I can also confess to shying away from recommending what I think are possibly the only tactics likely to prod people into marshalling and expending the resources necessary to limit global warming to whatever degree is possible now.
Music: the first three of these albums are EPs running 12-20 minutes. I like all of the artists and I think have mentioned them all before. I’m particularly taken by Imelda May and Jay Som, the latter playing a Godin guitar during part of her wonderful KEXP set.
Giant Drag, “Devil Inside The Albion Rooms;5” Garbage, “Witness to Your Love;6” Hooverphonic, “Belgium In The Rain;7” Imelda May, “Mayhem;8” Jay Som, “Anak Ko.9”
And that, Comrades, is all I got. Share it if you like it, and consider subscribing if you’ve not already so considered—it’s free unless you want to pay.
Weldon:
You know, I am far cheaper than Lever on my articles. They are free on Angry Bear Blog. You know, one of those little economics blogs.
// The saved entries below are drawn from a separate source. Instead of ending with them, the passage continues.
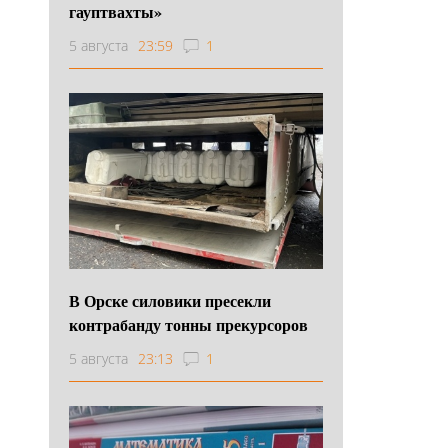
гауптвахты»
5 августа
23:59
1
В Орске силовики пресекли
контрабанду тонны прекурсоров
5 августа
23:13
1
My MA was in econ from Loyola University of Chicago. I was destined for University of Chicago except my wife and I were on our third. I needed to be home. Forty years in Supply Chain which included healthcare companies.
I am paid up for another year of reading your interesting articles which I will take from time to time and post on Angry Bear. Be safe, looks like the mean bug is coming around again.